G.I. Joe: The Rise of Cobra (2009, Stephen Sommers)
Ah, what’s happening?! General Hawk (Dennis Quaid) looks concerned. A stealth bomber was shot with green smokey special effects and Ripcord (Marlon Wayans) escaped alive. People are referring to “joes” and their “hoo-rah” when they get excited is of course “yo joe!”. Maybe they should’ve gotten rid of those parts. Cobra Commander and Destro (I never thought of him as Scottish) are off doing creepy villain stuff and saying lines like “you and what army?” The visuals look slick as shit, though. Why is Duke (Channing Tatum of Public Enemies) so young? Mild sequel set-up, Jonathan Pryce-as-president coda, and it looks like I missed all the Storm Shadow scenes. Movie looks totally bearable overall. In a few years I look forward to G.I. Joe: The Wrath of Golobulus then G.I. Joe: Beyond Thunderdrome.

Horsemen (2009, Jonas Akerlund)
Why is General Hawk (Dennis Quaid) putting Zhang Ziyi in prison, and what does it have to do with the apocalypse? Oh of course baddies are after his family and are luring him to an abandoned building… that is way more boring than the apocalypse. Quaid’s son (Lou “Thumbsucker” Pucci) is hanging Ichi The Killer/Hellraiser style over a stage saying some boringness about neglectful parenting while Quaid is chained up watching. And every Saw sequel said the same thing. Why don’t our parents worry about us? Why don’t our parents worry about us? From the director of nothing and the writer of Doom.

Supernova (2000, Walter Hill)
James Spader in a Leviathan diving suit fought a badass white guy who I don’t recognize until rescued by Angela Bassett. The ship’s computer warns us about “ninth-dimensional matter.
Karl gets extremely blown up, but I wouldn’t call it a supernova. I don’t think Angela Basset has a shirt on. Ah there’s the supernova – neato. After going warp-speed while nude and hugging, Basset-Spader have gone all The Fly and swapped eye colors and now she’s pregnant – that never happens when people beam up together on Star Trek. Interesting pedigree, this movie – from pseudonymed director Walter “The Warriors” Hill with uncredited help by Francis Ford Coppola.

John Q (2002, Nick Cassavetes)
Denzel… shoots himself in the head! But the safety was on. Transplant heart for Denzel’s insurance-less dying child is arriving. The police arrest a False Denzel while the real one sneaks around in hospital scrubs, but Robert Duvall is on to the plot. Is this really what heart transplants look like? So simple and clean, like the Operation game. Montage of people telling us America may have a national health-care problem. A blatant message movie, then. Look, James Woods! I thought it didn’t seem terrible overall until a cringey final shot.

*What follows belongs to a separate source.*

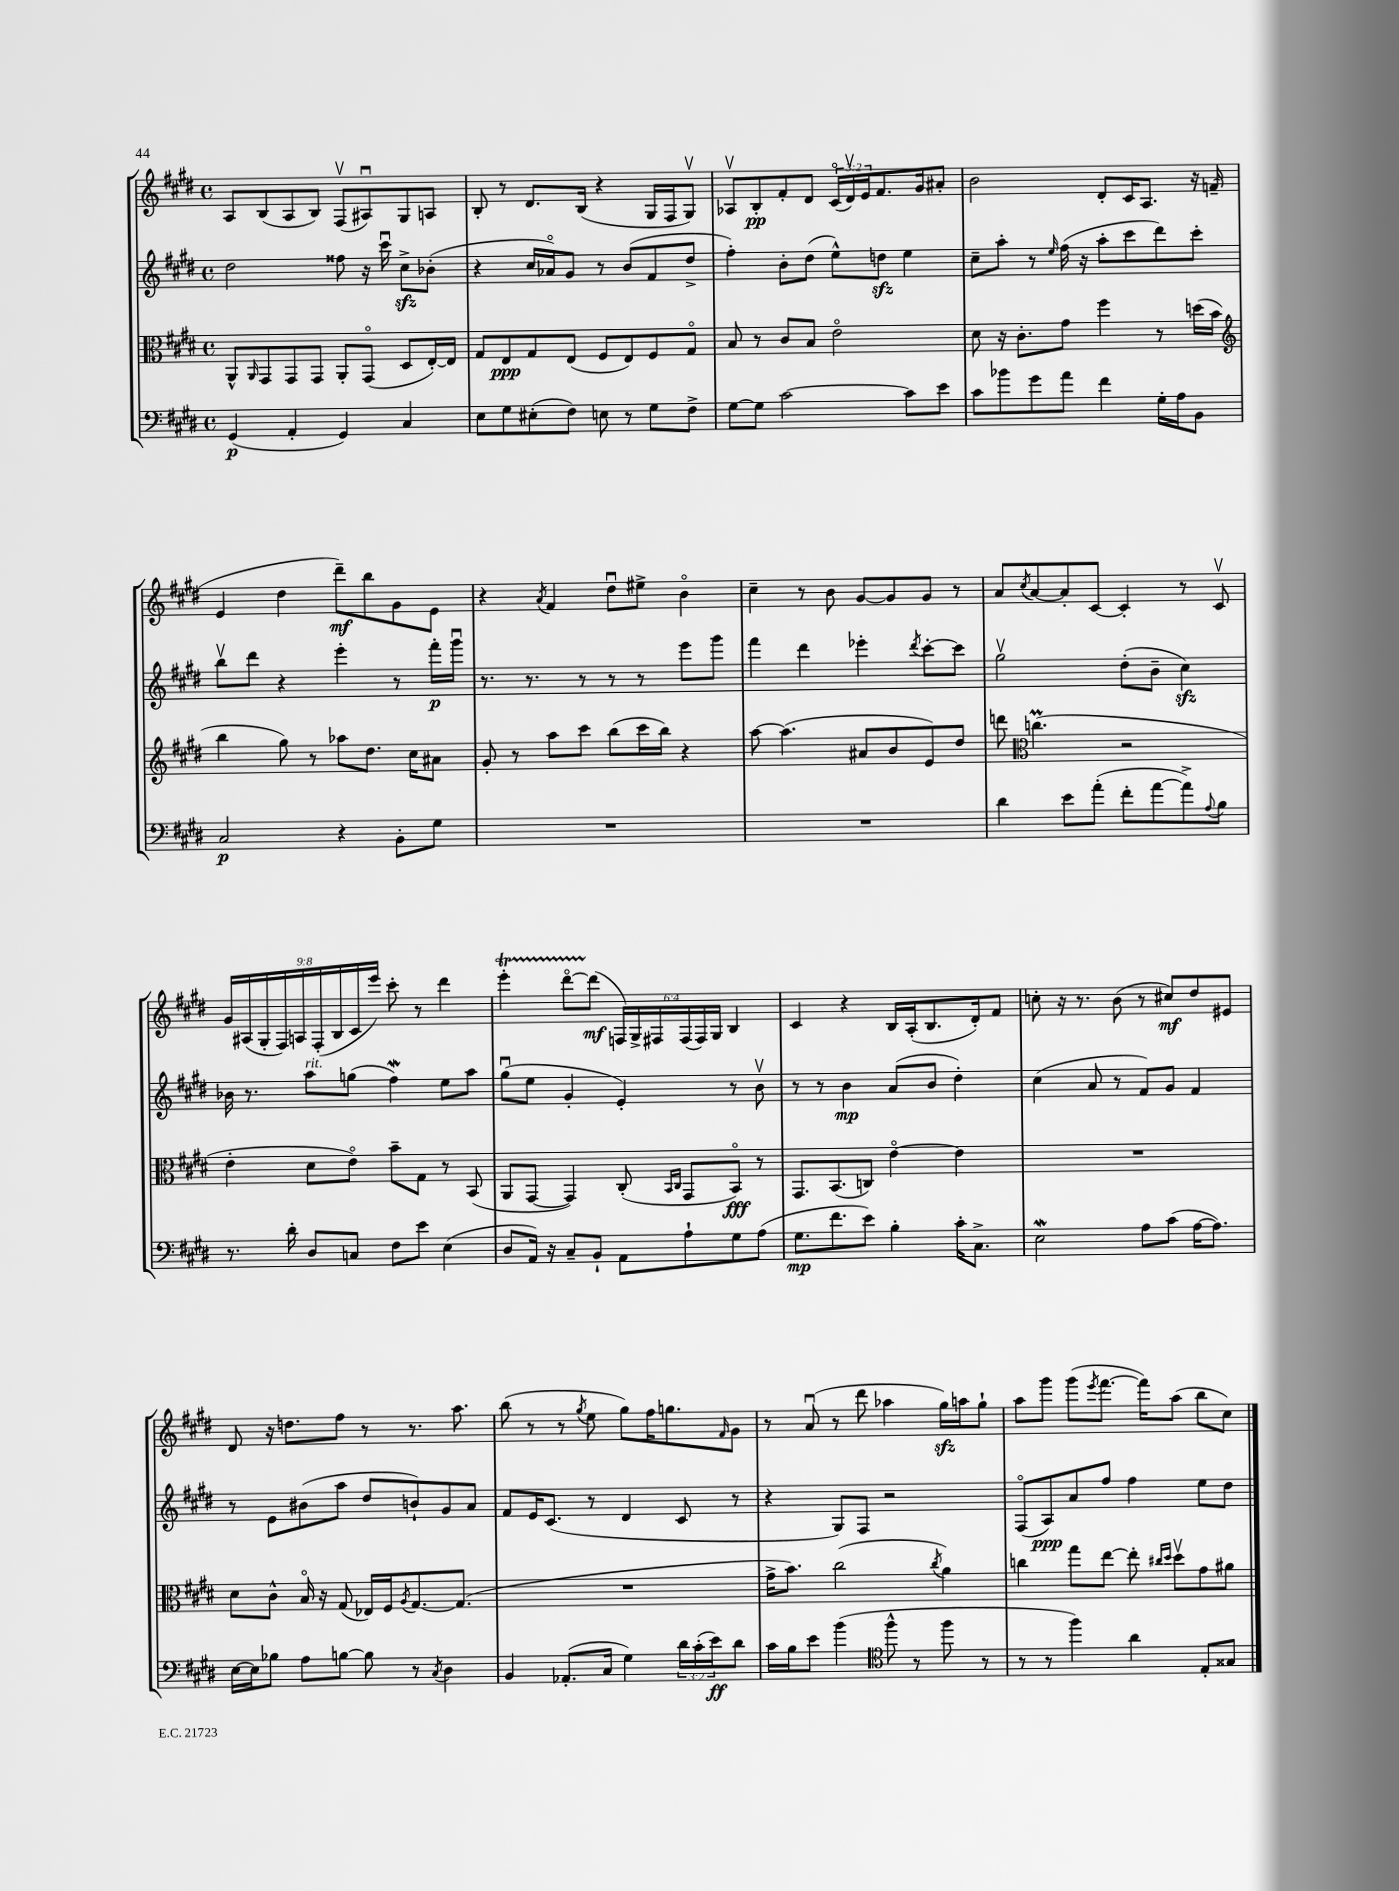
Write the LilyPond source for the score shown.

Hollow Man 2 (2006, Claudio Fäh)
Was Hollow Man even successful? Invisible Christian Slater (the poor man’s Invisible Kevin Bacon) indirectly kills a suited guy who’s tracking him via infrared scanner. Oh wait, dialogue tells me that was actually Invisible Peter Facinelli of the Twilight series… Slater is now trying to murder Laura Regan until Facinelli shows up. Invisible Man fight in the rain ends with a shovel stuck into Slater. From the writer of all sorts of unnecessary sequels, from Hellraiser: Hellworld to Dracula 2000, from Pulse 3 to Prophecy 5.

Surrogates (2009, Jonathan Mostow)
Short movie. Evil James Cromwell, inventor of the surrogate system, surprises Bruce Willis with a gun. Ooh, in the future we have light-up staircases. Crom “uploaded a virus into the system” to kill all the surrogates, but a fat guy excitedly shouts some key commands at a blonde chick, then shots are fired and all the robot surrogates in the world fall down. So whoever she was (Bruce’s wife?) she saved all of humanity from a life of surrogate slavery, waking them from, one might say, the Matrix in which they lived. From the director of sad sequel Terminator 3.